In China the fund has just $1.5 billion, a tiny figure compared with the size of the economy, and Slyngstad said he was keen to increase this once the Beijing authorities ease restrictions on foreign investment.


REAL ESTATE, EQUITY

Slyngstad said real return assets such as property and infrastructure are needed to balance the bond and stock portfolios. However, the infrastructure market's relative immaturity is an obstacle.

"To go into an asset class, it has to be quite large, so for now the market itself is the constraint," Slyngstad said. "The UK, Australia and Canada have the longest history, the longest tradition and the most competence (for infrastructure governance), so it’s more likely that initiatives in these countries will develop first."

Only 1.2 percent of the fund's assets are in real estate and it expects to increase that by one percentage point each year over the next three years. Slyngstad declined to say how big the holding would eventually grow. For now its mandate is up to 5 percent, but he added that a balanced global fund would keep 20 percent in the property market.

In equities, the fund could also expand the scope of its activities to unlisted firms even though it prefers companies quoted on stock exchanges because they were more transparent, Slyngstad said.

“It will be natural for us over time to participate more in the full lifecycle of a company, whether it’s early start ups, before they are created, or when it’s off the exchange in a difficult situation, restructured and going back again," Slyngstad said.

“Private equity is just equity. It looks different because it’s more leveraged and not priced every day. But it’s the same thing," Slyngstad said. "We don’t regard private equity as a separate asset class."


GOVERNANCE

The fund also plans to build bigger stakes in individual companies and plans more involvement with the firms to maximise returns and tackle governance issues such as protecting workers'

rights and the environment.

It has already put pressure on cotton seed producers in India and cocoa producers in west Africa to stop employing children and sold out of many Malaysian palm oil producers due to environmental concerns.
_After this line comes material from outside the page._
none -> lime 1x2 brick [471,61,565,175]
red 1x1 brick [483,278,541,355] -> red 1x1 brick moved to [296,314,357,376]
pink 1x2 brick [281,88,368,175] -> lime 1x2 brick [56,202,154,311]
"We typically identify 400-500 companies in our portfolio that are especially exposed to various governance issues, whether it's child labour, water management or other issues," Slyngstad said, declining to name any of the firms.

It also expects to have 2,600 direct meetings with companies and plans to take a bigger role in nominating board members at firms where it is among the top shareholders, Slyngstad said.

"If we are exceeding 5 percent ownership, we expect to be involved in the (board) nomination process to assure ourselves that it’s a good process," Slyngstad said.